According to him, there should be both an immediate and long-term strategy to address forex scarcity, which seems to be deteriorating by the day.

“Bear in mind that almost every sector of the economy is facing difficulties in sourcing FX including manufacturers; so the airlines are just one out of many,” he said.

Oyedele said this is not a problem that only the CBN can solve, adding that it requires a multi-prong approach.

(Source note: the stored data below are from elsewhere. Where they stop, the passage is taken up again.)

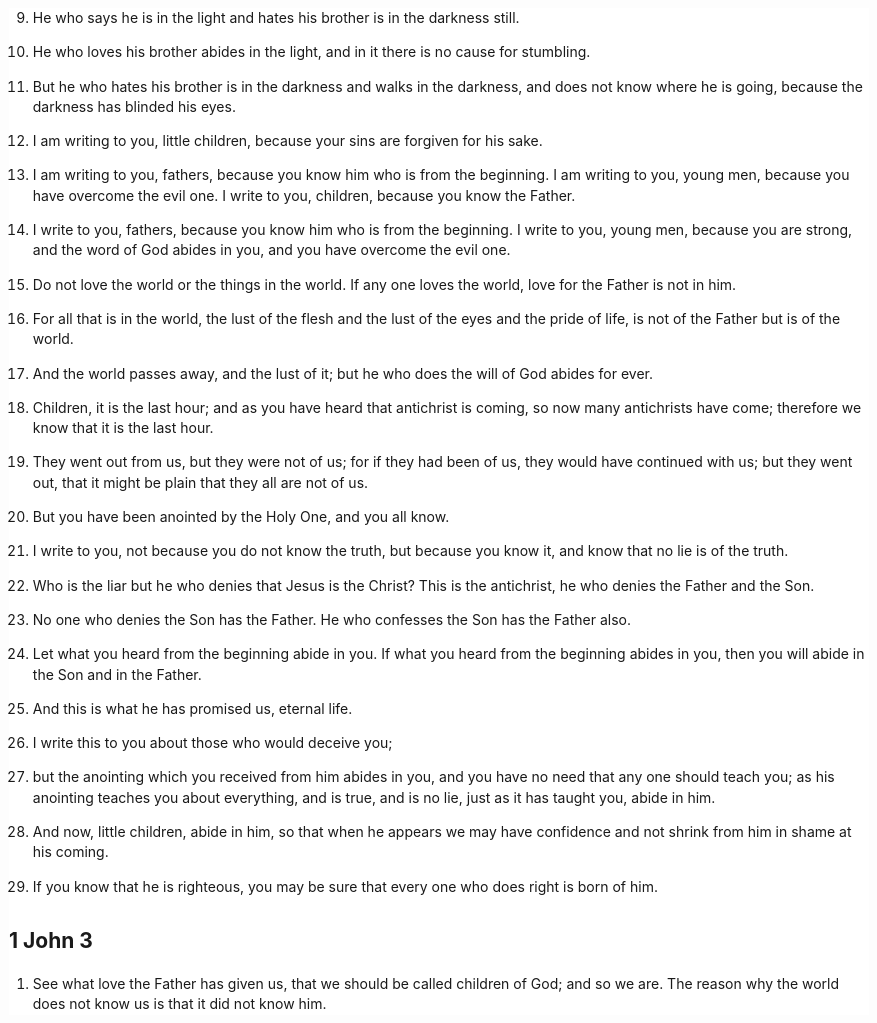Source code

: 9. He who says he is in the light and hates his brother is in the darkness still.

10. He who loves his brother abides in the light, and in it there is no cause for stumbling.

11. But he who hates his brother is in the darkness and walks in the darkness, and does not know where he is going, because the darkness has blinded his eyes.

12. I am writing to you, little children, because your sins are forgiven for his sake.

13. I am writing to you, fathers, because you know him who is from the beginning. I am writing to you, young men, because you have overcome the evil one. I write to you, children, because you know the Father.

14. I write to you, fathers, because you know him who is from the beginning. I write to you, young men, because you are strong, and the word of God abides in you, and you have overcome the evil one.

15. Do not love the world or the things in the world. If any one loves the world, love for the Father is not in him.

16. For all that is in the world, the lust of the flesh and the lust of the eyes and the pride of life, is not of the Father but is of the world.

17. And the world passes away, and the lust of it; but he who does the will of God abides for ever.

18. Children, it is the last hour; and as you have heard that antichrist is coming, so now many antichrists have come; therefore we know that it is the last hour.

19. They went out from us, but they were not of us; for if they had been of us, they would have continued with us; but they went out, that it might be plain that they all are not of us.

20. But you have been anointed by the Holy One, and you all know.

21. I write to you, not because you do not know the truth, but because you know it, and know that no lie is of the truth.

22. Who is the liar but he who denies that Jesus is the Christ? This is the antichrist, he who denies the Father and the Son.

23. No one who denies the Son has the Father. He who confesses the Son has the Father also.

24. Let what you heard from the beginning abide in you. If what you heard from the beginning abides in you, then you will abide in the Son and in the Father.

25. And this is what he has promised us, eternal life.

26. I write this to you about those who would deceive you;

27. but the anointing which you received from him abides in you, and you have no need that any one should teach you; as his anointing teaches you about everything, and is true, and is no lie, just as it has taught you, abide in him.

28. And now, little children, abide in him, so that when he appears we may have confidence and not shrink from him in shame at his coming.

29. If you know that he is righteous, you may be sure that every one who does right is born of him.

## 1 John 3

1. See what love the Father has given us, that we should be called children of God; and so we are. The reason why the world does not know us is that it did not know him.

“For instance, with the appropriate economic policies, Nigerian airlines should actually be the dominant airlines on major international routes for Nigeria. This way the pressure to source for FX to repatriate ticket sales will not only reduce, Nigerian airlines will in fact earn foreign currency from international passengers and become a net supplier of foreign exchange,” he added.

Ayodeji Ebo, managing director/chief business officer, Optimus by Afrinvest, said the development will impact negatively on the economy in terms of international perception and foreign direct investment.

He believes that with the level of Nigeria’s external reserves, the CBN can repatriate the trapped funds but the apex bank prefers to ration the dollar due to heightened demand pressure.

One of the reasons for external reserves decline, according to a report by FBNQuest, was the exit of foreign portfolio investors (FPIs) from Nigeria.

Portfolio investments, which declined by 2 percent year-on-year but grew by 49 percent quarter-on-quarter, accounted for the majority (61 percent) of total capital imports ($958 million) into the country.

Apart from exit of PFIs, other reasons for external reserves attrition are coupon payments (adjusted for $150 million in May) on Nigeria’s sovereign Eurobonds in May, other debt service costs, and a possible increase in the CBN’s interventions at its multiple windows.